Между тем дождь прекратился, дожидаясь, видать, рассвета, чтоб уж зарядить на целый день, когда голодные жители выйдут из своих хат по делам личным и общественным. Явилась луна, украинский месяц, который здесь, на Харьковщине, где была сильная примесь России, может быть, и не был так маслянист, как полтавский, но все же отличался от рязанского меньшей строгостью и большей лучистостью и игрой. В свете этого месяца и выбежали на тамбу, как называли здесь почему-то большую дорогу в город Димитров.

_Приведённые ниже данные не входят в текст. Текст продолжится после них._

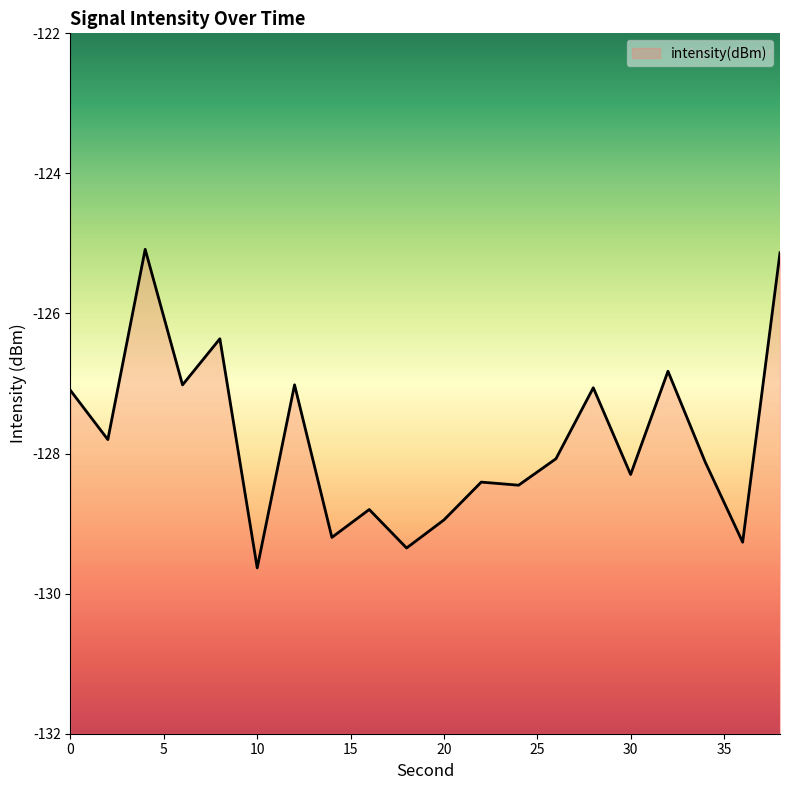

Which label corresponds to the largest value in the chart?

4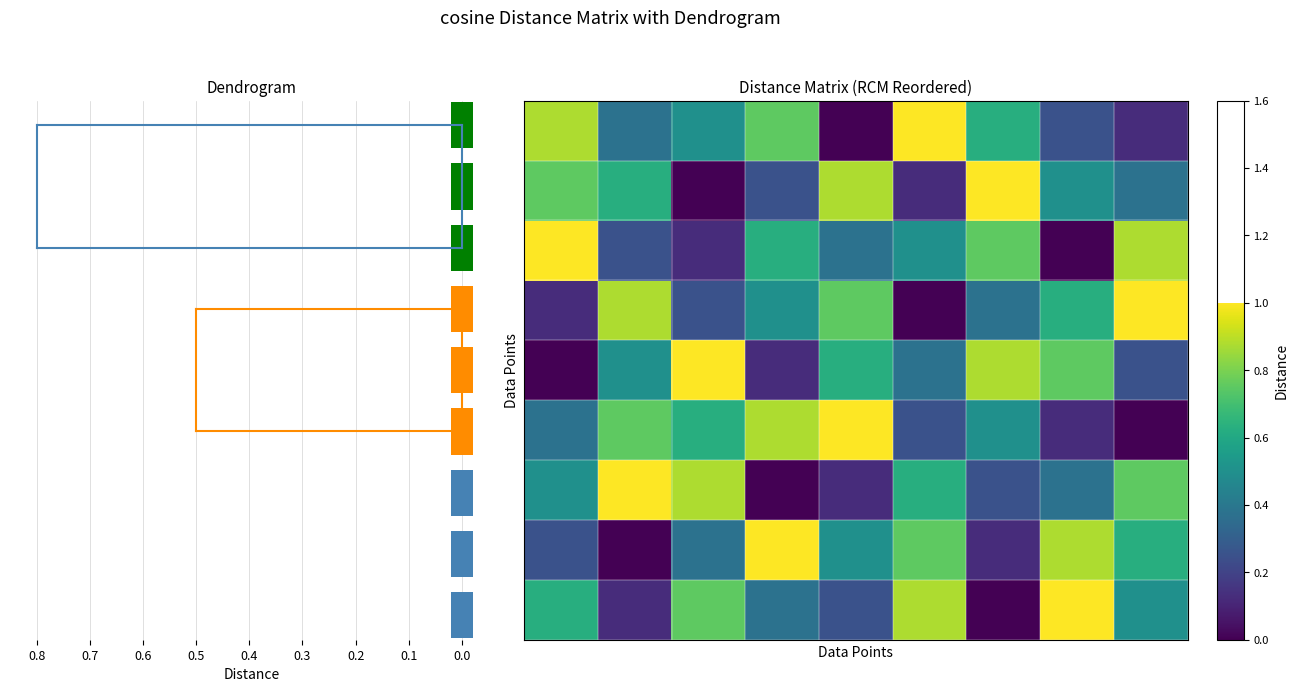

The value of Row2 at 0.0 is 0.2. True or false?

False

─ Видать, в заказ побежал, ─ сказал беззубый мужик, также попавший в преследователи, ─ и в заказе не споймаешь, ночь…

А заказом на местном наречии именовался лес, темневший вдали за полем.

─ Ты чего, Охрименко, народ дезорганизуешь, ─ по-революционному, как в восемнадцатом году, заиграл желваками Петро Семенович, ─ да я контру не то что из заказа, из-под собственной шкуры своей, если она туда спрячется, ногтями выцарапаю. Многих я уже так преследовал и от многих социалистическую землю очистил…

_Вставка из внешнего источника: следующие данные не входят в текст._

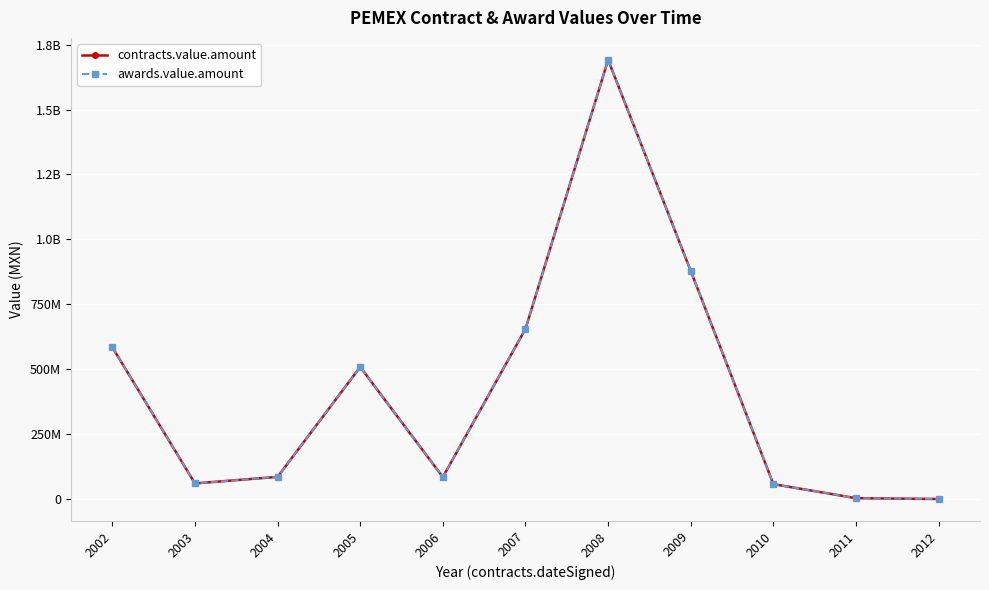

True or false: awards.value.amount has more than 0 points higher than both neighbors.

True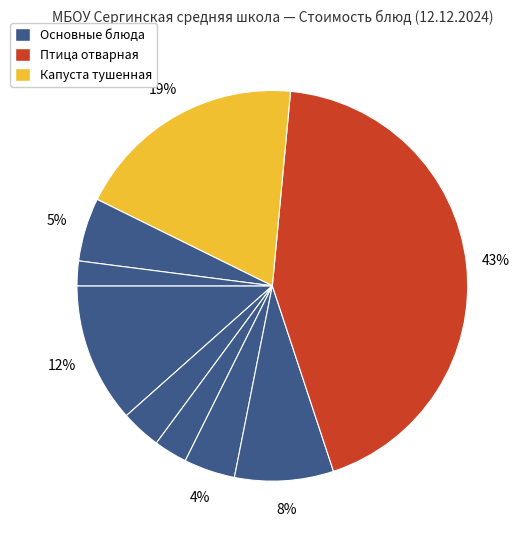

Count the number of slices in the pie.

9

И верно, многих преследовал на своем веку Петр Семенович, нынешний бригадир. Интеллигентов-деникинцев, кстати, жестоко замучивших в плену лучшего и единственного друга, пулеметчика и тезку ─ Петра Лушно, и мужиков-петлюровцев, оставивших на лице сабельную отметину до самой смерти. Помнит Петро Семенович, как неподалеку от села Ком-Кузнецовское, или попросту Кузнецовки, перехватил он на тамбе петлюровскую подводу, груженную награбленным еврейским барахлом из города Димитрова. Петлюровцев тут же, невзирая ни на какие мольбы, шашкой порубал, ─ Петро Семенович любил шашкой рубать, из нагана он стрелял реже, а из карабина и вовсе редко, больше любил врукопашную, ─ итак, петлюровцев шашкой, а потом и до еврейского барахла очередь дошла. Пух из перин выпустил, бархатные платья с кружевами, платки, простыни, какие-то кацавейки тоже в куски, а серебряные рюмки и подсвечники в речку выбросил, поскольку бессребреник… Был случай, кое-кто из его отряда пытался еврейское барахло присвоить, так он его мигом к стенке. Тоже плакал, тоже умолял, вошь кобылья. Но зачем такому на свете жить? Если уж вор, не умеешь жить честно, воруй свое, полушубок укради или коня. А на что мужику еврейская перина или бархат-ное платье с кружевами? От него дух неприятный в хате ─ не мочеными яблоками и коровьим дерьмом пахнет, а сладкими конфетками воняет. Вот такой человек был Петро Семенович, бригадир. Воевал крепко, но соблюдал принцип ─ руки хоть и в крови, но чистые… И в прошлом году, когда Митька-кулак, сын мельника, поджег колхозную конюшню, преследовал его Петро Семенович вместе с уполномоченным ГПУ Максимом Ивановичем и настиг в заказе, схватил за горло, а когда Максим Иванович подбежал со своим обычным «Руки вверх», сдаваться уже некому было… Составили акт, заверили в сельсовете, направили в Димитров, а удавленного Митьку выдали старику мельнику для похорон. Многих преследовал и многих настиг Петро Семенович, но никогда еще не бежал он по следам Антихриста, как бежал он сейчас под своей харьковской луной, более постной, чем полтавская, но более игривой, чем рязанская.